__Work item__
Could you return, exactly as written, every line from the one containing "part: (654, 344) -> (811, 362), moved" through the last line of the entries below, leaving out the pictures?

__Task material__
####################

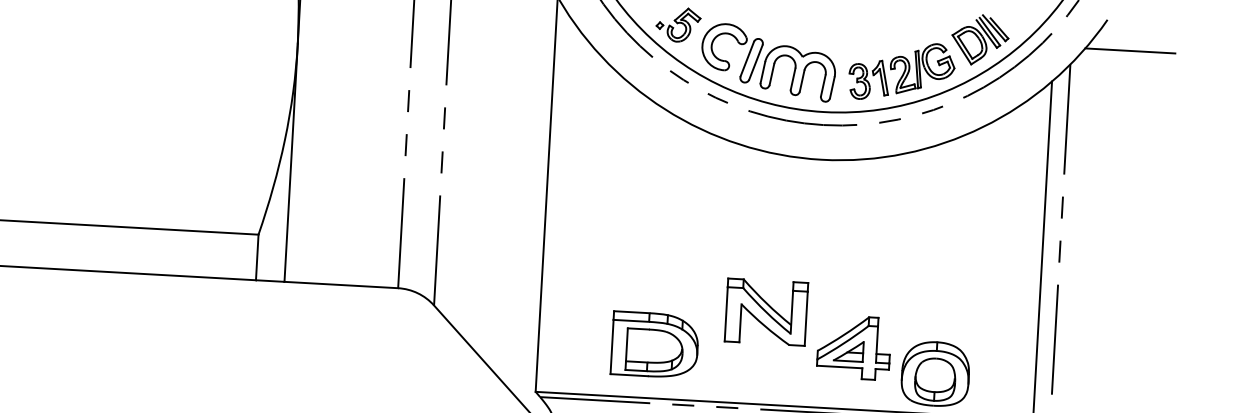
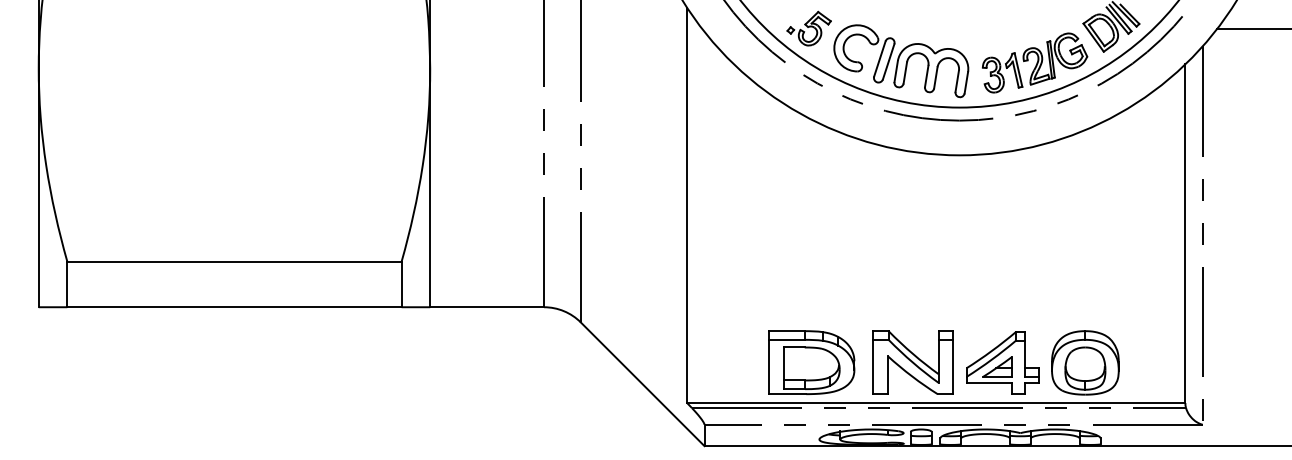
part: (765, 312) -> (912, 362), moved
part: (654, 344) -> (811, 362), moved
part: (854, 347) -> (1002, 362), moved

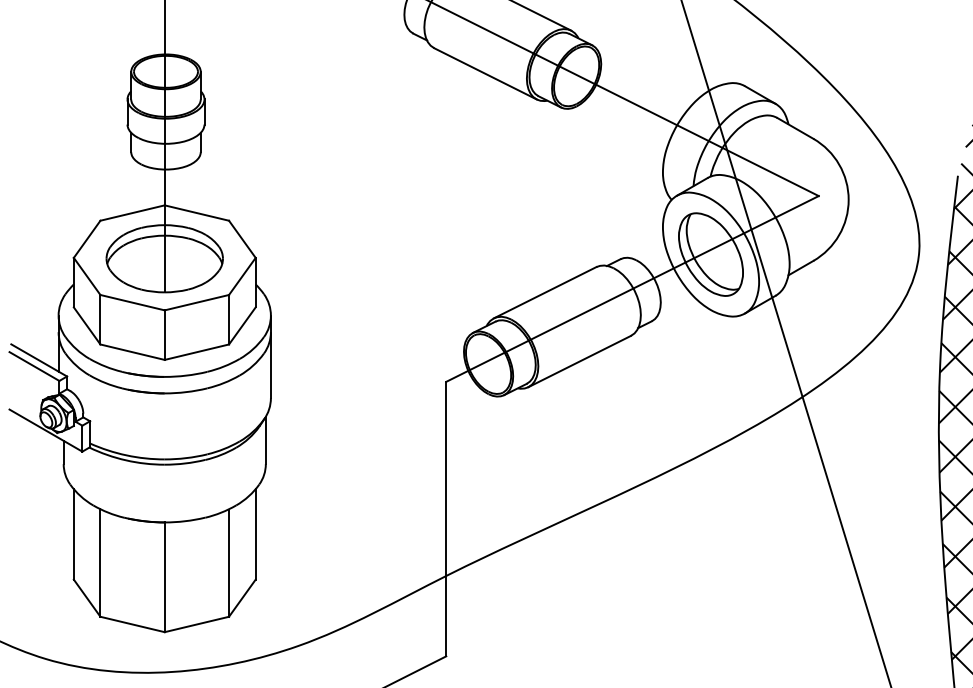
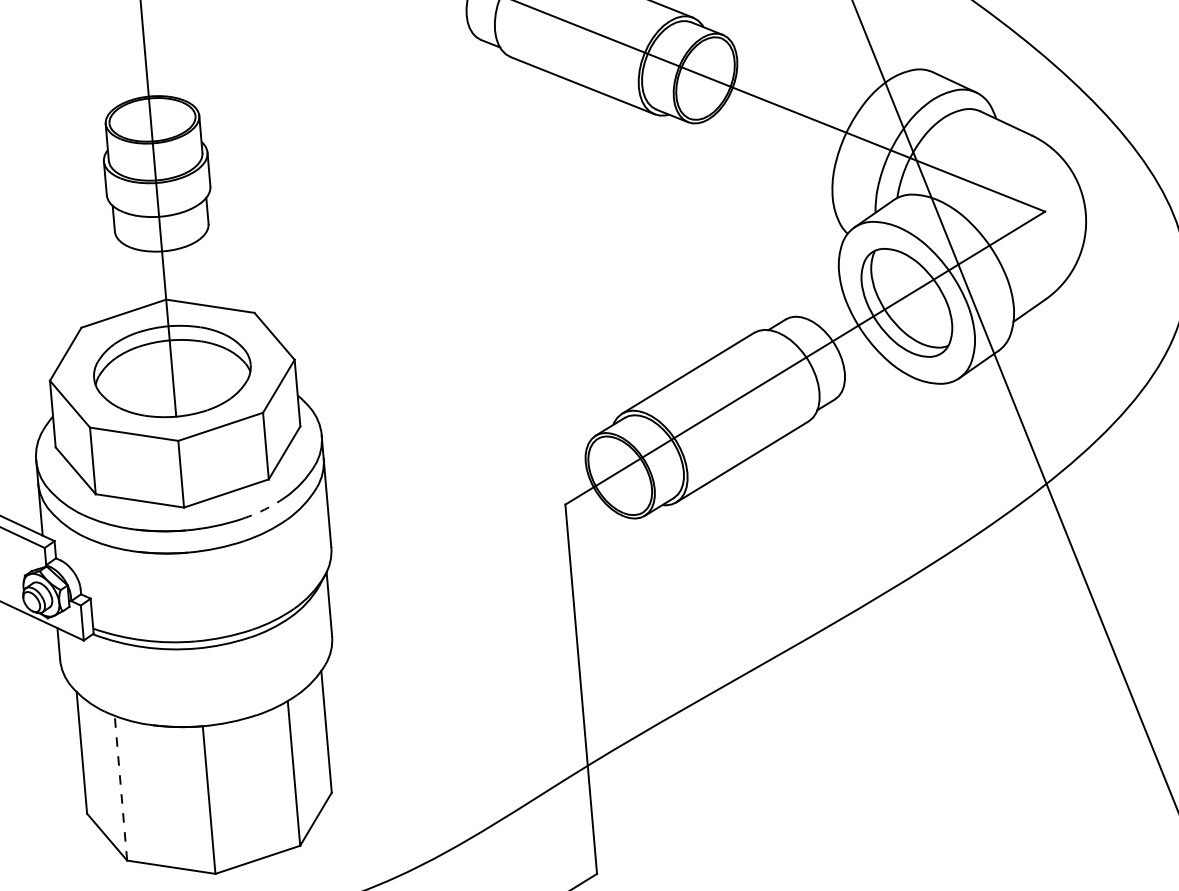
arc: (224, 366) -> (265, 509), solid -> dashed
line: (100, 563) -> (121, 788), solid -> dashed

####################

__Answer section__
part: (654, 344) -> (811, 362), moved
part: (854, 347) -> (1002, 362), moved

arc: (224, 366) -> (265, 509), solid -> dashed
line: (100, 563) -> (121, 788), solid -> dashed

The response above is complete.